* _WHAT IS REQUIRED_
Extract each line of the records that contains the string "lucirá". Matching is case-sensitive.

MATERIAL SUPPLIED below:

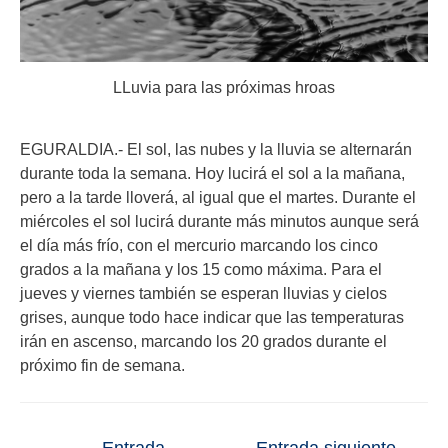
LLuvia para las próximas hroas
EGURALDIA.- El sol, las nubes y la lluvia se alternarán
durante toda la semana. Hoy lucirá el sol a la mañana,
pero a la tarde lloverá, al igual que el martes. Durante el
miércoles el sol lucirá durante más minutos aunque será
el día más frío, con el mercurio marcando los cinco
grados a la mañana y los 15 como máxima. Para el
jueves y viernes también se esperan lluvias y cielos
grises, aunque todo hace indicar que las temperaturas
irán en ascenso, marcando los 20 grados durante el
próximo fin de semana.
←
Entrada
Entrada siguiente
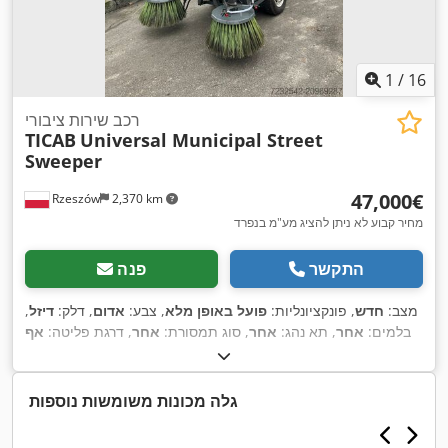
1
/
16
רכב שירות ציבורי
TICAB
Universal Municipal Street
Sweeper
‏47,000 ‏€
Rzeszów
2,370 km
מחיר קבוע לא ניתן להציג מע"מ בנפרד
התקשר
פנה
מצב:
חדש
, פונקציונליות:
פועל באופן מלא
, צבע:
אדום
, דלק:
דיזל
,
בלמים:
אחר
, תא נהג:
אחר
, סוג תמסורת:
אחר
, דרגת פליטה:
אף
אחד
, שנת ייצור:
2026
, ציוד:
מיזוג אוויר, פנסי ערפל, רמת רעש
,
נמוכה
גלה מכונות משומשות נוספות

End of MATERIAL SUPPLIED.

* _REPLY TO THE EXERCISE_
durante toda la semana. Hoy lucirá el sol a la mañana,
miércoles el sol lucirá durante más minutos aunque será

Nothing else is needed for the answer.